Photos with calibration data:
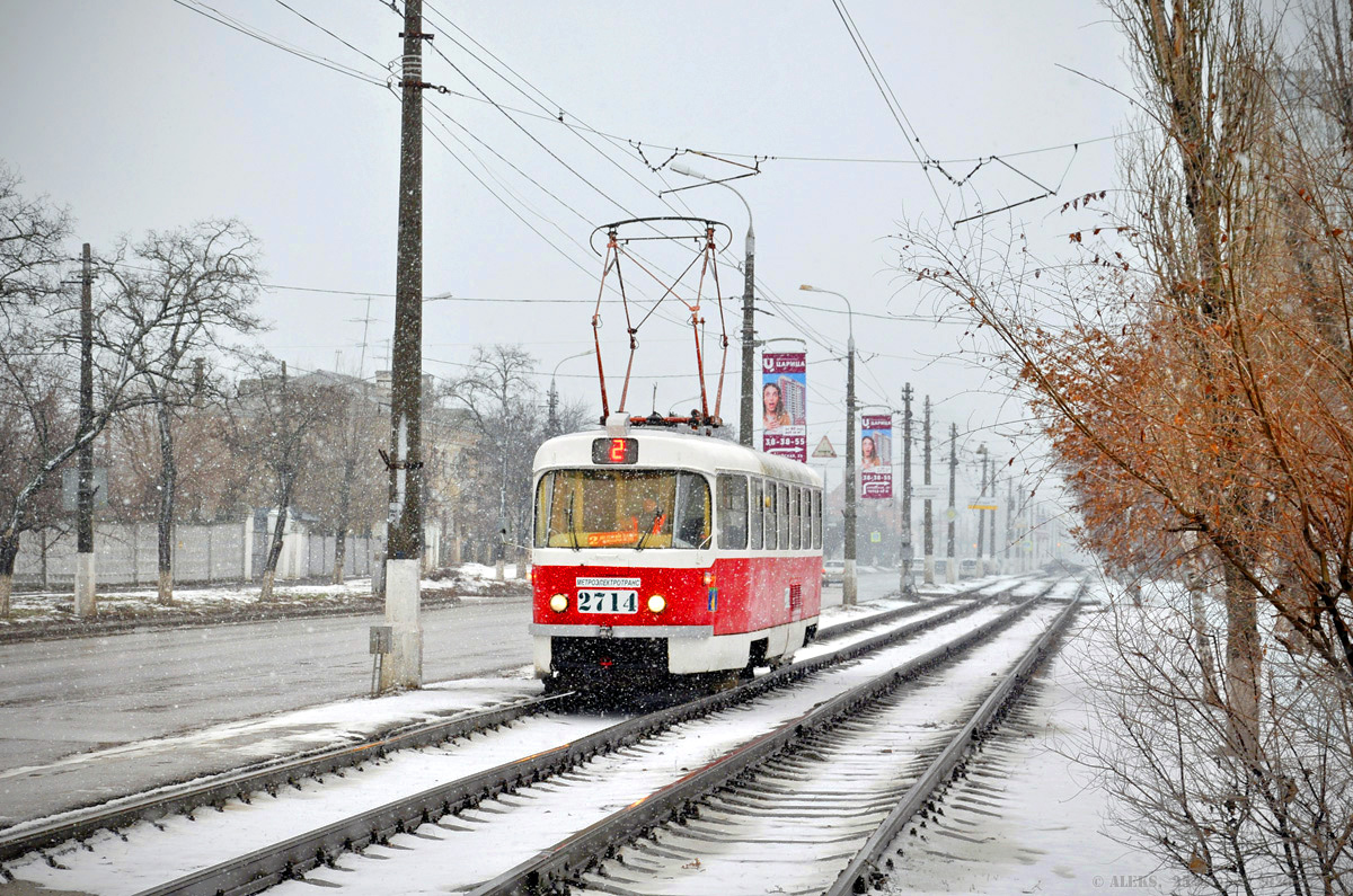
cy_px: 448
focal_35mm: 68
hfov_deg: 29.9
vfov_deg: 20.1
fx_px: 2532
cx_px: 676
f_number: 5.6
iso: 250
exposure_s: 1/250
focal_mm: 45
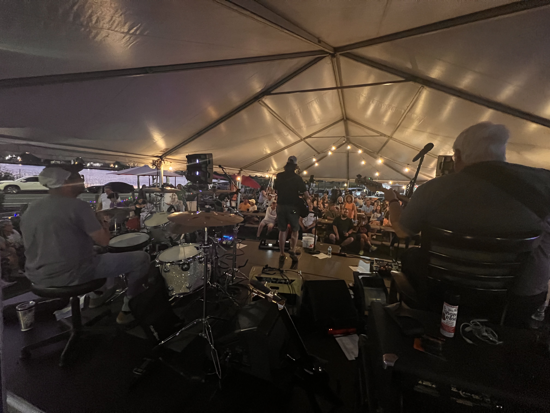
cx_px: 275
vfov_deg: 89.9
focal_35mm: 13
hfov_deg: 106.2
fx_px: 207
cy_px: 206
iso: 1250
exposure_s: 1/30
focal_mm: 1.57
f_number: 1.8
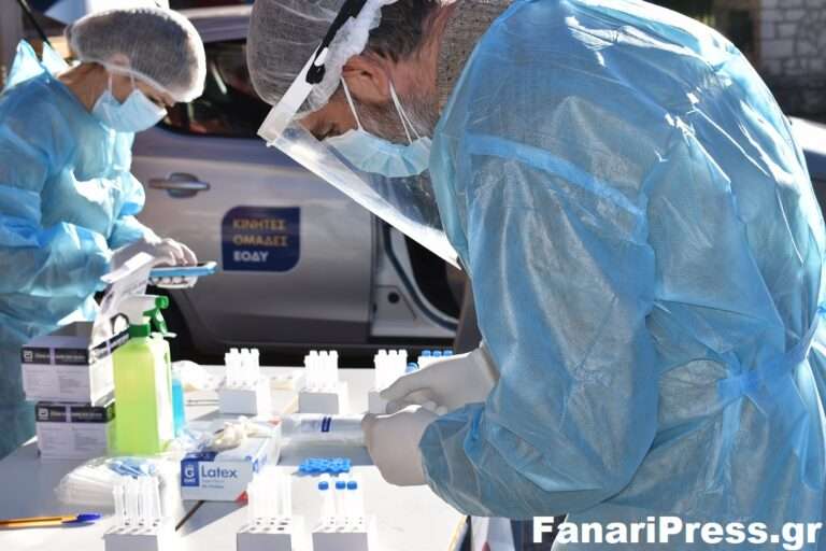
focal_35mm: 60
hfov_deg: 33.4
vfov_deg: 22.6
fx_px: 1377
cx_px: 413
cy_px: 276
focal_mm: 40
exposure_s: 1/200
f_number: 9
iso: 100
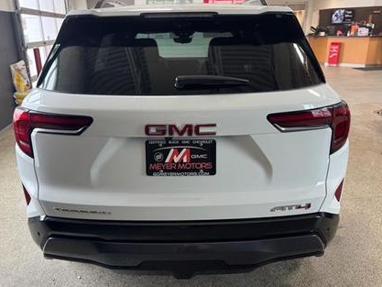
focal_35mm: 29
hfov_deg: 61.6
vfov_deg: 48.2
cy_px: 145
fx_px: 320
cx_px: 182
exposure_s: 1/60
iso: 125
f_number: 1.78
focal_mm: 6.76
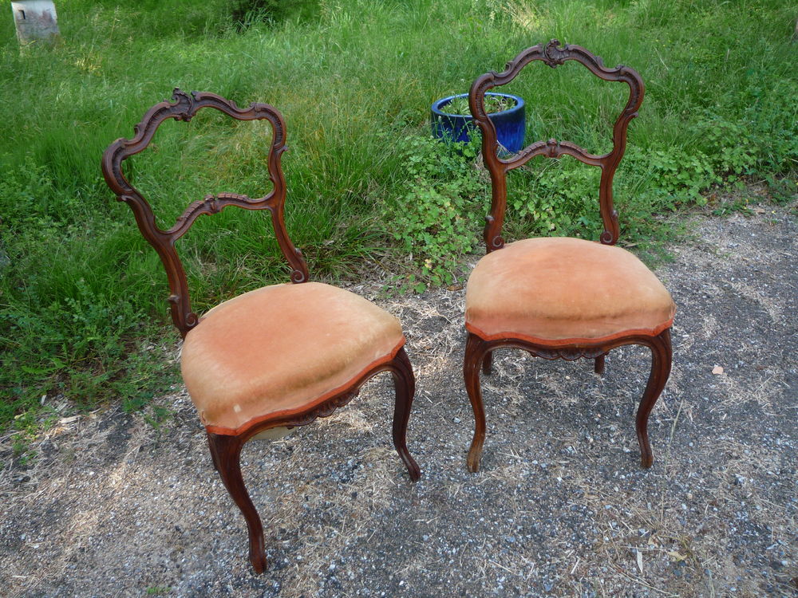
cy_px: 299
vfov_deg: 46.8
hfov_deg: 60.0
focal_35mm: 30
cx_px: 399
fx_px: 692
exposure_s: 1/80
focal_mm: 5.2
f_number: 3.3
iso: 100
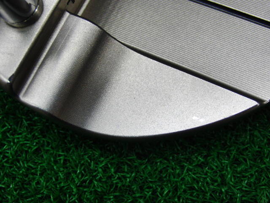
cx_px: 135
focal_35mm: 43
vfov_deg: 33.6
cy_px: 102
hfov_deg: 43.9
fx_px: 335
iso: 200
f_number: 3.7
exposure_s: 1/80
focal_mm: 7.54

WORK TO COMPLETE:
Output exactly the lines from the line containing "vfov_deg: 22.6" through the last line of the records, both included, and leave out every picture.

REPLY TO THE EXERCISE:
vfov_deg: 22.6
fx_px: 1377
cx_px: 413
cy_px: 276
focal_mm: 40
exposure_s: 1/200
f_number: 9
iso: 100
focal_35mm: 29
hfov_deg: 61.6
vfov_deg: 48.2
cy_px: 145
fx_px: 320
cx_px: 182
exposure_s: 1/60
iso: 125
f_number: 1.78
focal_mm: 6.76
cy_px: 299
vfov_deg: 46.8
hfov_deg: 60.0
focal_35mm: 30
cx_px: 399
fx_px: 692
exposure_s: 1/80
focal_mm: 5.2
f_number: 3.3
iso: 100
cx_px: 135
focal_35mm: 43
vfov_deg: 33.6
cy_px: 102
hfov_deg: 43.9
fx_px: 335
iso: 200
f_number: 3.7
exposure_s: 1/80
focal_mm: 7.54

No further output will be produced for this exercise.